If it is successful, you can find a cluster in your Clusters panel.
The status will change from “Provisioning” to “Running” when it is ready.
Run s in Google Dataproc
Upload jar file to Google Cloud Storage
In Lab 6, you have learned how to create a jar file with SBT for your Spark project. Now you should first upload the jar file to Google Cloud Storage.
• Click the bucket you just created with name comp9313-
• Select “UPLOAD FILES” and upload the word-count_2.12-1.0.jar file on
https://webcms3.cse.unsw.edu.au/COMP9313/21T3/resources/69124
• Click the file, then in the new page find its gsutil URI.
Upload Input File to Google Could Storage
Download the testing input file from: https://webcms3.cse.unsw.edu.au/COMP9313/21T3/resources/69126, and upload it to your bucket as well. After the file is uploaded, check its gsutil URI, which will be used later.
Run Your in Dataproc
• In the navigation menu of Google Cloud Platform, click Dataproc->Jobs. In the new page, click “SUBMIT JOB”.
• Configure your Spark job in the new page. First, select the region as “Australia- southeast1”, the one you used when creating the cluster. Then, the created cluster would be visible to you:
• Next, select the job type, configure the class, the jar file, and the arguments.
o Job type: Spark
o Main class: comp9313.lab8.WordCount
o Jar file: Specify the Cloud Storage URI path to your WordCount jar
(gs://your-bucket-name/word-count_2.12-1.0.jar).
o Archive files: gs://your-bucket-name/input.txt
o Arguments: gs://your-bucket-name/input.txt gs://your-bucket-
name/output
• Click Submit to start the job. You will see the details of the job running.

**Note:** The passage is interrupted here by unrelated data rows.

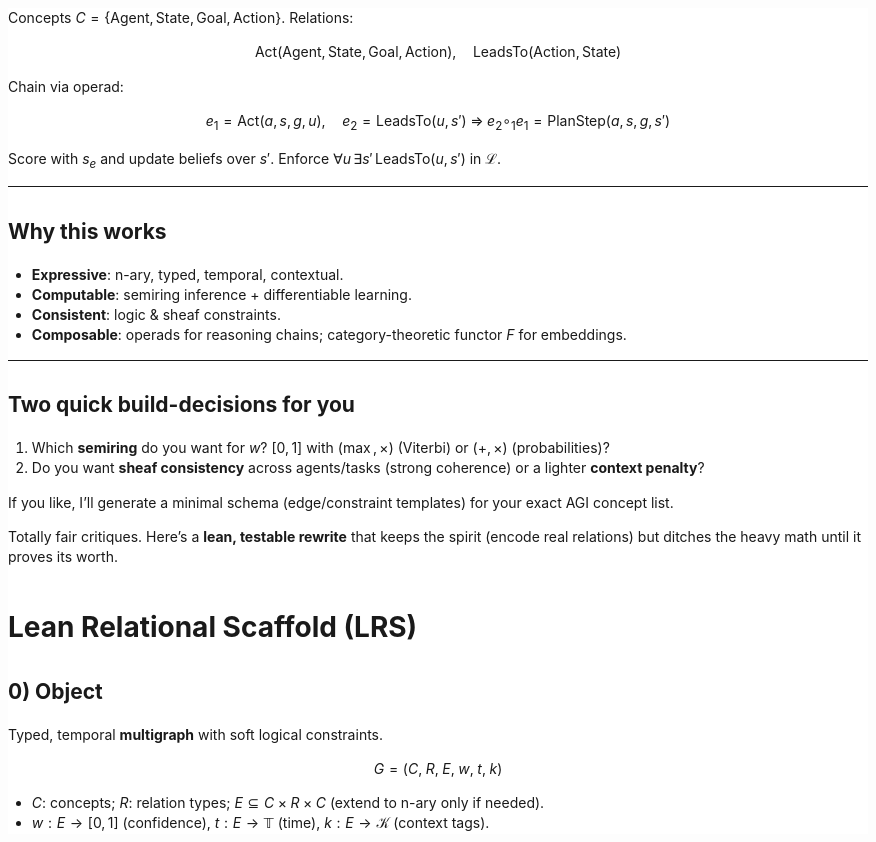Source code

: Concepts $C=\{\textsf{Agent},\textsf{State},\textsf{Goal},\textsf{Action}\}$.
Relations:

$$
\textsf{Act}(\textsf{Agent},\textsf{State},\textsf{Goal},\textsf{Action}),\quad
\textsf{LeadsTo}(\textsf{Action},\textsf{State})
$$

Chain via operad:

$$
e_1=\textsf{Act}(a,s,g,u),\quad e_2=\textsf{LeadsTo}(u,s')\;\Rightarrow\;
e_2\circ_1 e_1=\textsf{PlanStep}(a,s,g,s')
$$

Score with $s_{e}$ and update beliefs over $s'$. Enforce $\forall u\,\exists s'\,\textsf{LeadsTo}(u,s')$ in $\mathcal{L}$.

---

## Why this works

* **Expressive**: n-ary, typed, temporal, contextual.
* **Computable**: semiring inference + differentiable learning.
* **Consistent**: logic & sheaf constraints.
* **Composable**: operads for reasoning chains; category-theoretic functor $F$ for embeddings.

---

## Two quick build-decisions for you

1. Which **semiring** do you want for $w$? $[0,1]$ with $(\max,\times)$ (Viterbi) or $(+,\times)$ (probabilities)?
2. Do you want **sheaf consistency** across agents/tasks (strong coherence) or a lighter **context penalty**?

If you like, I’ll generate a minimal schema (edge/constraint templates) for your exact AGI concept list.


Totally fair critiques. Here’s a **lean, testable rewrite** that keeps the spirit (encode real relations) but ditches the heavy math until it proves its worth.

# Lean Relational Scaffold (LRS)

## 0) Object

Typed, temporal **multigraph** with soft logical constraints.

$$
G=(C,\;R,\;E,\;w,\;t,\;k)
$$

* $C$: concepts; $R$: relation types; $E\subseteq C\times R\times C$ (extend to n-ary only if needed).
* $w:E\to[0,1]$ (confidence), $t:E\to\mathbb{T}$ (time), $k:E\to\mathcal{K}$ (context tags).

• Once the job starts, it is added to the Jobs list. The elapsed time of the job is also
displayed to you after the job completes successfully.
• Click the Job ID to open the Jobs page, where you can view the job’s driver output
• You can see your output in your bucket now:
Caution: Do not forget to stop the cluster after you finish all labs (Click “STOP”) and delete all the data in your bucket!!!
You can try submitting your solutions to problems in Labs 6 and 7 to Dataproc and check the running time.
Before submitting a Spark job to Dataproc, you always need to start a cluster first, and remember to stop the cluster when your job completes.